CLEWISTON — There’s a slew of good reasons why Marlin Vaughn, himself a product of the Harlem area, has been recognized with a “Champions Award.”
Some of them have names — those of people who’ve been given extra bootstraps to clutch at and pull themselves into better lives through something called the Joseph Project 863.
Mr. Vaughn started the organization a few years ago to help local high school students pursue jobs in high paying, highly skilled trades, he said, as an article published by U.S. Sugar Corp. reported after he celebrated a grand opening for its new facilities at Harlem Academy.
The article explained: “U.S. Sugar has partnered with Joseph Project 863 to sponsor a scholarship for a student to attend trade school. Other program supporters include Disney World, Walmart and the H.E. Hill Foundation.”
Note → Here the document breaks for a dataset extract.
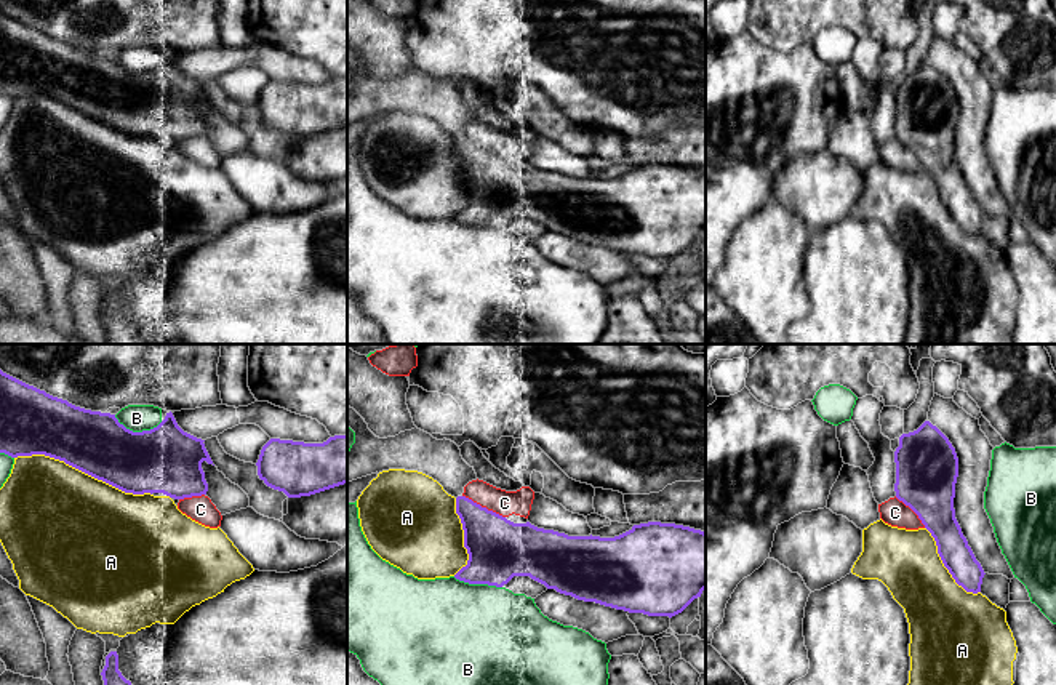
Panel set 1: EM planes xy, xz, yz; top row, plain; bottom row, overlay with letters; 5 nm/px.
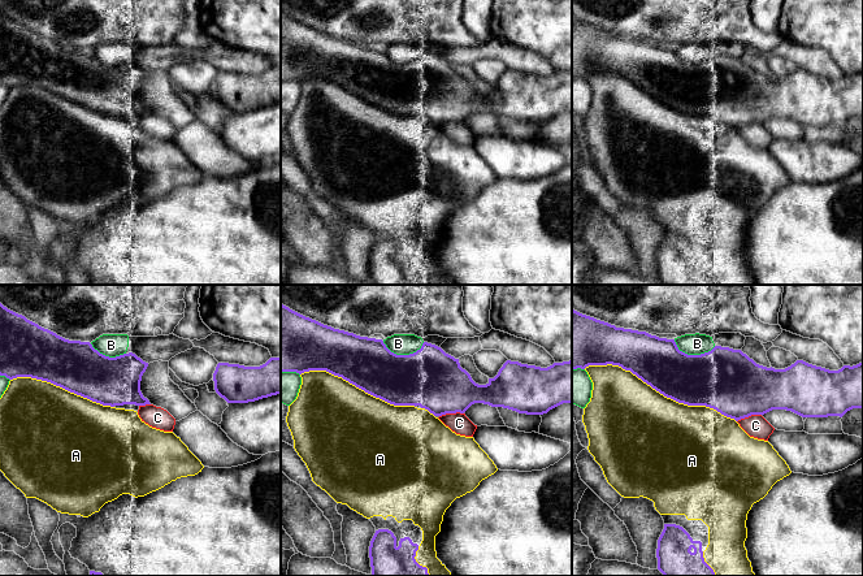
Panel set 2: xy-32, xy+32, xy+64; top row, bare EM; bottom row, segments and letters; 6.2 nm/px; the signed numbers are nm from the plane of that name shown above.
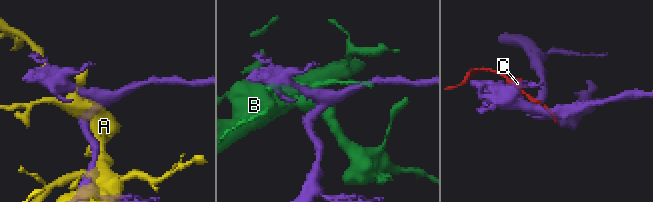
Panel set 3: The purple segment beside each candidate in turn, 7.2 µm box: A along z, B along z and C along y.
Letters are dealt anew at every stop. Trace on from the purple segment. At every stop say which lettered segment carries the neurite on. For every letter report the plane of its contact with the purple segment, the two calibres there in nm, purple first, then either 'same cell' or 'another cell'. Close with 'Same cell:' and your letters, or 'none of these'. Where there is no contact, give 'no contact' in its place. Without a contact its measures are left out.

Aug. 15, 2016, was a “great day in the short history of the Joseph Project 863 Inc. It was an honor for us as an organization to write our first scholarships to five worthy residents in our community to attending welding school in Clewiston. It is our goal as an organization to assist our fellow citizens in retooling their careers for the workforce of tomorrow. We count it an honor to serve this great community and we want you to know that this is just the beginning.”
That’s the promise made in one of the other articles on their website, josephproject863inc.com.
How have they fulfilled that pledge?
Just read part of Mr. Vaughn’s biography as it appeared in the program for the Southwest Florida Workforce Development Board’s annual awards ceremony Sept. 6, where he took one of the top 2019 awards:
“Marlin Vaughn, a Clewiston native, grew up in the Harlem rural neighborhood, graduated from Clewiston High School, married his childhood sweetheart, served in the U.S. Navy, and presently works as a power plant operator and turbine generator mechanic for Walt Disney World in Orlando.
“Marlin is the founder of the Joseph Project 863. Established in 2013, the program provides assistance to low-income workers, unemployed individuals, out-of-school youth, and newly graduating high school students. The project manages grants and scholarships to help individuals attend area trade schools. In the surrounding area, students can attend Fort Myers Technical College, Immokalee Technical College, Palm Beach State College, Florida Southwestern State College, and Hendry County Adult School. Marlin has made it a point to visit, interact, and be in regular contact with each of these schools. He has made limitless donations in equipment to each of the technical trades.
“His program is supported by volunteers who offer students after-school tutoring in math, reading, science, and ACT test preparation. He takes a special interest in the volunteers and has also offered them scholarships.”